Son Taksim olaylarında da görüldü ki hegemonik güçler demokrasi masalını yeniden yazmak ya da yepyeni bir demokrasi tanımı yapmaya çalışıyorlar. Halkın iradesinin yansıması olarak görülen seçimleri yeterli görmüyor ve demokrasi bir "uzlaşma" rejimidir diyerek kim seçilirse seçilsin bizimle uzlaşsın demek istiyorlar. Zira onlar hiçbir zaman adaletten hoşlanmazlar. Zulümle ayakta dururlar. Baskı ile ayakta dururlar. Kan ile gözyaşı ile ayakta dururlar. Onlar kendi elleri ile yaptıkları putları acıkınca yiyen atalarının dininin bağlılarıdır.
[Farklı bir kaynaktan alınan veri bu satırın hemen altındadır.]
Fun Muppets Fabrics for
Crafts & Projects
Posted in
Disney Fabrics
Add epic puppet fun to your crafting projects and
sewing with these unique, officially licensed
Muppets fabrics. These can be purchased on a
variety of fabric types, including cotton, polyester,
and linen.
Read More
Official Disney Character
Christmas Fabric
Mısır halkı bu işi burada bırakmayacaktır. Müslüman Kardeşler yapılan bu hile ve tuzaklara karşı direnecektir. Mısır'ın onurlu insanları darbe sevdalısı bu zihniyeti ülkelerinden def edecektir. Muhammed Mursi müslümanların ve tüm kişiliğine sahip çıkan insanların onurudur ve onuru olmaya devam edecektir.
Bir buçuk yıl önce devrilen Mübarek belki yatağında seviniyor olabilir "darbe"lere karşı olduğunu söyleyip "ama"lı cümlelerle ağızlarından kin ve nefret akıtanlar ellerini oğuşturuyor olabilir "teknokratlar hükümeti" kurarak altı ay içerisinde seçime gidileceğini açıklayan Sissi çok mutlu günler geçiriyor olabilir ya da Sissi'nin yerinde kendisini hayal eden bir çok yerli yabancı "bedbaht" olabilir. Hiç fark etmez. Karşılarında mallarıyla ve canlarıyla direnerek mücadele ettikleri zaman müjdelenen inancın ve özgürlüğün temsilcileri var.
Bu mücadele dün başlamadı yarın da bitmeyecektir.
Bizler Sakarya Özgür-Der Şubesi olarak sonuna kadar Muhammed Mursi'nin yanında ve darbecilerin karşısında olduğumuzu belirtmek istiyoruz.
Tevhidi ilkelerimizle adaleti tesis etmek ve özgürlüğün kapılarını açmak için mücadelemiz devam edecektir. Unutulmamalıdır ki bizler başarıyı ve taltifi sahte ilahlardan değil yalnızca Allah'tan bekleyen Müslümanlarız.